---------- Supplied passage ----------
It is estimated that ~23% of the world soil faces degradation and the area of degraded land increases at an annual rate of 5–10 million ha, which may affect the food security for approximate 1.5 billion people globally (Stavi and Lal, 2015). Fertilization as an important agricultural practice accelerates the rate of land degradation, as long-term inorganic fertilization may result in soil acidification (Guo et al., 2010). Before the innovation of industrial ammonia synthesis, the biological nitrogen fixation has sustained life on Earth for thousands of years. Modern agricultural practices are based predominantly on industrially produced mineral fertilizers, and have directly caused several environmental problems, such as surface and ground water eutrophication through excessive discharge of nutrients including Nitrogen and Phosphorus into water (Smith and Schindler, 2009), and global warming through conversion of ammonium to nitrogen oxides (Foley et al., 2005). A growing body of evidence indicated that intensive fertilization also indirectly influences a wide range of crucial ecosystem functions via altering the diversity of soil microorganisms (Hartmann et al., 2015; Ling et al., 2016), but we know little about how fertilization will impact the ecosystem multifunctionality. To the best of our knowledge, few studies have explicitly addressed the impact of fertilization on the ecosystem multifunctionality and the relationships between soil biodiversity and ecosystem functioning (Luo et al., 2018). Such knowledge is essential to the development of management frameworks to protect soil biodiversity involved in multifunctionality and reduce impacts of intensive fertilization on terrestrial ecosystems.
---------- Supplied material ----------
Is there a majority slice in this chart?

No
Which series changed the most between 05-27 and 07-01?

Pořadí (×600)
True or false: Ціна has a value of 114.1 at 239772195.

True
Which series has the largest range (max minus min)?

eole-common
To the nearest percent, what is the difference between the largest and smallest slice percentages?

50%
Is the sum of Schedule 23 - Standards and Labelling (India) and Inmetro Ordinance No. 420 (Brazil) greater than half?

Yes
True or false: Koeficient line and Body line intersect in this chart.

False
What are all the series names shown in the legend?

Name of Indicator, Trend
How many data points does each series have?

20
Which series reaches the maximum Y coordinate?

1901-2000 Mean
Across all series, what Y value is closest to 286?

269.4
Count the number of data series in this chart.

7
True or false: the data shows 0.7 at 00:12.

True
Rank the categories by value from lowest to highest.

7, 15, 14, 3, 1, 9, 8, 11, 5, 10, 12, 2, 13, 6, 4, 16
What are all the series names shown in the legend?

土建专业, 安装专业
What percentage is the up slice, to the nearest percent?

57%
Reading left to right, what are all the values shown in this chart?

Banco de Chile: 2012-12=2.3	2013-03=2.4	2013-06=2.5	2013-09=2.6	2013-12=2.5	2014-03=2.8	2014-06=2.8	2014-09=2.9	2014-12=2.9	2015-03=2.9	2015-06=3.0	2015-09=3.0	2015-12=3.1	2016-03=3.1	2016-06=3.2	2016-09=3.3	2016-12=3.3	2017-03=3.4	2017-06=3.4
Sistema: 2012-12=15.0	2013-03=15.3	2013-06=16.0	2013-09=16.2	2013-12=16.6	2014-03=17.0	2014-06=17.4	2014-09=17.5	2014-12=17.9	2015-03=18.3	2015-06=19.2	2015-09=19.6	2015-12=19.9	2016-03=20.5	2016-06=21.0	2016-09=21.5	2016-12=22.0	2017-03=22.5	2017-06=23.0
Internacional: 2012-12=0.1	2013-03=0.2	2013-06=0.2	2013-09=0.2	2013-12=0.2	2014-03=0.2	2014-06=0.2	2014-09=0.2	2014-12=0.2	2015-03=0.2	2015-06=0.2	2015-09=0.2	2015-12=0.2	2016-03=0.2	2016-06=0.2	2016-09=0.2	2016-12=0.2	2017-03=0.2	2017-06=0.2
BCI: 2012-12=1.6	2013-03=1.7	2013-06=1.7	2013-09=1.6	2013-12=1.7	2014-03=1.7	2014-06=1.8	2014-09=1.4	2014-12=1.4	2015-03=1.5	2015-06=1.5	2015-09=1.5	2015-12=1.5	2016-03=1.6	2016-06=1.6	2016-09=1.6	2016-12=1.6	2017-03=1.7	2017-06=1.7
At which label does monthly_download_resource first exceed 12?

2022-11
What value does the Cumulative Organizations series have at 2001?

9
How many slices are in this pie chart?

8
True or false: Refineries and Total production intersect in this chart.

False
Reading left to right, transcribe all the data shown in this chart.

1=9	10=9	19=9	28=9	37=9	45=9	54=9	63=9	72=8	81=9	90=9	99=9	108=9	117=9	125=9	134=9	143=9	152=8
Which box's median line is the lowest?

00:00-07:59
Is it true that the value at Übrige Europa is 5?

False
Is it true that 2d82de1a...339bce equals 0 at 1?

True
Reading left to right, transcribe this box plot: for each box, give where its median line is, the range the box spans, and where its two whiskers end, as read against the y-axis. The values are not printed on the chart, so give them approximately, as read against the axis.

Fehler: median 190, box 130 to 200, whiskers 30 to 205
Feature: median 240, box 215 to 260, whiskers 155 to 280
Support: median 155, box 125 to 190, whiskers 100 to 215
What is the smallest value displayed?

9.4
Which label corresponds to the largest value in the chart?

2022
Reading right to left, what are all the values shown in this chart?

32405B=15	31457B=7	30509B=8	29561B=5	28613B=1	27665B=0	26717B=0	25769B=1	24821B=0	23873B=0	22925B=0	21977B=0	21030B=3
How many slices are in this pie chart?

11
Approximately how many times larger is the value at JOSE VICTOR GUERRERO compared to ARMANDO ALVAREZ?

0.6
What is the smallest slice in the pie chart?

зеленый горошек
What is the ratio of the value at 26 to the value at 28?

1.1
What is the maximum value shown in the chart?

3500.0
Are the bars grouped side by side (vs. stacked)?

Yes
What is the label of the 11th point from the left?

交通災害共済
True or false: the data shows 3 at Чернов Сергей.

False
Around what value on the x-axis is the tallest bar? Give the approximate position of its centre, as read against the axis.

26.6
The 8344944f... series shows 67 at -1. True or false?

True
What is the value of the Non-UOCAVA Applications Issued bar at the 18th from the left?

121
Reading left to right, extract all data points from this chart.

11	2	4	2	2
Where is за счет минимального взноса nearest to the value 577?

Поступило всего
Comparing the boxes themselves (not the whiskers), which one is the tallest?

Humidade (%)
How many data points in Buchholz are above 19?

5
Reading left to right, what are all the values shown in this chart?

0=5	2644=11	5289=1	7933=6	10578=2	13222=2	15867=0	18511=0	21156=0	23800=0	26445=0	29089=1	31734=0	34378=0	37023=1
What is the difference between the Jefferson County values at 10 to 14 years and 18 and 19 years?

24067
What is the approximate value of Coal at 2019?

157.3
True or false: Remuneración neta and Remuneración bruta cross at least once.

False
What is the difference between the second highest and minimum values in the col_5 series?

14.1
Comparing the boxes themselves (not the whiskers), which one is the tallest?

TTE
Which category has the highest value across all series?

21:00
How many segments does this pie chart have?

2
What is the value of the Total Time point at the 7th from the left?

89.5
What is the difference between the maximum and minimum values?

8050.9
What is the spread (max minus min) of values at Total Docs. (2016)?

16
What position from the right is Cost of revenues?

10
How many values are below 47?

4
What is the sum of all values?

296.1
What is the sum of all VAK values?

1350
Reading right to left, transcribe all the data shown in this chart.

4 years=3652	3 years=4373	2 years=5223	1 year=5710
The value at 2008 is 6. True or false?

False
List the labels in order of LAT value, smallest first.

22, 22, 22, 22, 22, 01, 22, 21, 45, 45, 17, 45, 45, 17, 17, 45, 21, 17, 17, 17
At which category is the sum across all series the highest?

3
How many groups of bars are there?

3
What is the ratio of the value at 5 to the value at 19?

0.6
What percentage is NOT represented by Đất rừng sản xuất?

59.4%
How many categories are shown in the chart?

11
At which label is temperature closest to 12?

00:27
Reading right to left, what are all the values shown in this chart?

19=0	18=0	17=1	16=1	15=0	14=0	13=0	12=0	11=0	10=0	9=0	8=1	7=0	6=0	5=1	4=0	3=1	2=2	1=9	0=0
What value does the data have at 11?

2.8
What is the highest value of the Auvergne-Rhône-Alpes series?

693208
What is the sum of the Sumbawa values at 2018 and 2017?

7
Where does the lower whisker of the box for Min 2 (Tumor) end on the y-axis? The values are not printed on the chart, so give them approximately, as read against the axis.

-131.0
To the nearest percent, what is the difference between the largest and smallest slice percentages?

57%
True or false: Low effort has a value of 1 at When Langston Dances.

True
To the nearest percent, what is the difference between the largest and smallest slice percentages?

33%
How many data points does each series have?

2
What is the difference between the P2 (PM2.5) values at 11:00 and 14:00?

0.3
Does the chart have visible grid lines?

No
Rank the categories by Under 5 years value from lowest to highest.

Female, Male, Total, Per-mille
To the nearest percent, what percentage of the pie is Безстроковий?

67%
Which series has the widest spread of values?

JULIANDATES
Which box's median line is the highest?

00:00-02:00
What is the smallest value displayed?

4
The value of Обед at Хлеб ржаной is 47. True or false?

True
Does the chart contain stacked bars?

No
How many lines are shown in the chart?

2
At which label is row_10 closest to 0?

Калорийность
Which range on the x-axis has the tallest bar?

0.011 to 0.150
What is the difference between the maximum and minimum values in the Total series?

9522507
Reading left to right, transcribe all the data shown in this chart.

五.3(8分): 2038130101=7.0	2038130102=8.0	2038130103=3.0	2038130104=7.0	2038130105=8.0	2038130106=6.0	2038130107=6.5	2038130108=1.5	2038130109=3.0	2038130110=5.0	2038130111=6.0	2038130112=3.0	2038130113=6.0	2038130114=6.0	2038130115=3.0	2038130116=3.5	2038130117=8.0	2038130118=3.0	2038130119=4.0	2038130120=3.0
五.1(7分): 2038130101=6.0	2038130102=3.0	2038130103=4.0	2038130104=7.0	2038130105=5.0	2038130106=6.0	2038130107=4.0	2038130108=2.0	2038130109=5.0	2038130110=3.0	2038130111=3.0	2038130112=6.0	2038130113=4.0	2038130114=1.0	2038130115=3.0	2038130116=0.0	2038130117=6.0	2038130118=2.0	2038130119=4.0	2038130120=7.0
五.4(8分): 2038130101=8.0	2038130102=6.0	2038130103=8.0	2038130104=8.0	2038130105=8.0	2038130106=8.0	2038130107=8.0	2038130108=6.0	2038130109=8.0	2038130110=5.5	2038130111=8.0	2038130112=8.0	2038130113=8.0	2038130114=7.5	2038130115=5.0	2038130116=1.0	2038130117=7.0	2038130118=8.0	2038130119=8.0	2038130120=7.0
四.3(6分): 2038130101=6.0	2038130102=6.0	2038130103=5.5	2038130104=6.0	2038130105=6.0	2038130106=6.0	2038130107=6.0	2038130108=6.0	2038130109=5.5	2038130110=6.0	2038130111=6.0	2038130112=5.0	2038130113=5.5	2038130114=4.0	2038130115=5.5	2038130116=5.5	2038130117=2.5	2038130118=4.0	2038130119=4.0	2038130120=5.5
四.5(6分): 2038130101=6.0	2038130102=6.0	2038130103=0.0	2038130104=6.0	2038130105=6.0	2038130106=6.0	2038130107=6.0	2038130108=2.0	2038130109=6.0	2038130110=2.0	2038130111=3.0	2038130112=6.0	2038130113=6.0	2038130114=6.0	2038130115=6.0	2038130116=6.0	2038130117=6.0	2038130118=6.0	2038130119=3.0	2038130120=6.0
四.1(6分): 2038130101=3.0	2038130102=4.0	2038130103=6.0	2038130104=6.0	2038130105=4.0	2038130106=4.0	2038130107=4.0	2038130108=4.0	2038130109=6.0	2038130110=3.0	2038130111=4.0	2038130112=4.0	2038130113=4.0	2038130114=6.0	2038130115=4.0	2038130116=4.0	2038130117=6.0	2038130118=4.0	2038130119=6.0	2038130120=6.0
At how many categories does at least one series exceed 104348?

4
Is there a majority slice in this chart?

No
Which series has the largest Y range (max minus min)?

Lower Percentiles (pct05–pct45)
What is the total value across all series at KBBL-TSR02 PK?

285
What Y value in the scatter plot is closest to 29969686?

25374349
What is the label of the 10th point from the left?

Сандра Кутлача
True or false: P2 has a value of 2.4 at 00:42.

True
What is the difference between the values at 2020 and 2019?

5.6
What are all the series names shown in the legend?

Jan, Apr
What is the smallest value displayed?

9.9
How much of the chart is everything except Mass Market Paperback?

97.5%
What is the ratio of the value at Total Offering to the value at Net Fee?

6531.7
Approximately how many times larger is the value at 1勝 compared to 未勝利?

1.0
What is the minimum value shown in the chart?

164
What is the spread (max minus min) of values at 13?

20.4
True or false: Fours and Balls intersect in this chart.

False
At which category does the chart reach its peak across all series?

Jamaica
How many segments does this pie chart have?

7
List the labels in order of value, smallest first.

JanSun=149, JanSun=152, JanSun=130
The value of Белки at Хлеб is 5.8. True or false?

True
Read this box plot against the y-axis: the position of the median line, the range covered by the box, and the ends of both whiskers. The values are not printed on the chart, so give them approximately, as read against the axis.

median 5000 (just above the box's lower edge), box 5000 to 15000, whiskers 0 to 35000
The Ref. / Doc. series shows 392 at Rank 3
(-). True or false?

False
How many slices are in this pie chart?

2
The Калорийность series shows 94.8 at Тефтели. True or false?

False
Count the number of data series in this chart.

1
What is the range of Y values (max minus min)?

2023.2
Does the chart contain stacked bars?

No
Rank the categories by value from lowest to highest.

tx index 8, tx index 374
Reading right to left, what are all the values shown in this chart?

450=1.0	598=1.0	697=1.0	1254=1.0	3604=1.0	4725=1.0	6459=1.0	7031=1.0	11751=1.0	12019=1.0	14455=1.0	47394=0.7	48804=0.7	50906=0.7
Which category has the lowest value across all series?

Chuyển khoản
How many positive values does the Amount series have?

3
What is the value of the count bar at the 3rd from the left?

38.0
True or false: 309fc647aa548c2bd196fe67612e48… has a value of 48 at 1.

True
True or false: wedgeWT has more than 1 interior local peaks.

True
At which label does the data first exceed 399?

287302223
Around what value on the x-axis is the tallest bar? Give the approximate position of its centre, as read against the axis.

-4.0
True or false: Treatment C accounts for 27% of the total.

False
----------
Task 1:
In the passage on fertilization and soil degradation, what share of the world's soil is estimated to face degradation?
Task 2:
List every work cited in the passage on fertilization and soil degradation, giving the authors and year for each.
Task 3:
Write the next paragraph of the passage on fertilization and soil degradation, picking up after its final sentence.
These rows come from a different source than the passage on fertilization and soil degradation.

Answer section 1:
About 23% of the world's soil is estimated to face degradation.

Answer section 2:
- Stavi and Lal, 2015
- Guo et al., 2010
- Smith and Schindler, 2009
- Foley et al., 2005
- Hartmann et al., 2015
- Ling et al., 2016
- Luo et al., 2018

Answer section 3:
Herein, we hypothesized that the positive relationship between ecosystem multifunctionality (especially the functional traits related to nutrient element cycles) and microbial diversity is maintained in the agroecological system, as it has been widely demonstrated in the natural ecosystem (Mori et al., 2016; Delgado-Baquerizo et al., 2017a). We characterized the bacterial and fungal communities in soil samples collected from a long-term fertilization experimental field, using amplicon sequencing of bacterial 16 S rRNA genes and fungal internal transcribed spacer 2 (ITS2) region, respectively. Given that the relationships between biodiversity and multifunctionality were reported to be dependent on the identity and number of measured functions (Meyer et al., 2018), we measured multiple ecosystem functions from functional gene level to enzyme level and specific biological processes: (i) We used quantitative microbial element cycling (QMEC) for high-throughput quantitative assessment of 70 functional genes related to Carbon (C), Nitrogen (N), Phosphorus (P), and Sulphur (S) biogeochemical cycling (Zheng et al., 2018); (ii) We measured four enzyme activities including β-glucosidase, N-acetyl-β-glucosaminidase, urease and phosphatase; (iii) We also determined soil basal respiration, potential ammonia oxidation and denitrification enzyme activity.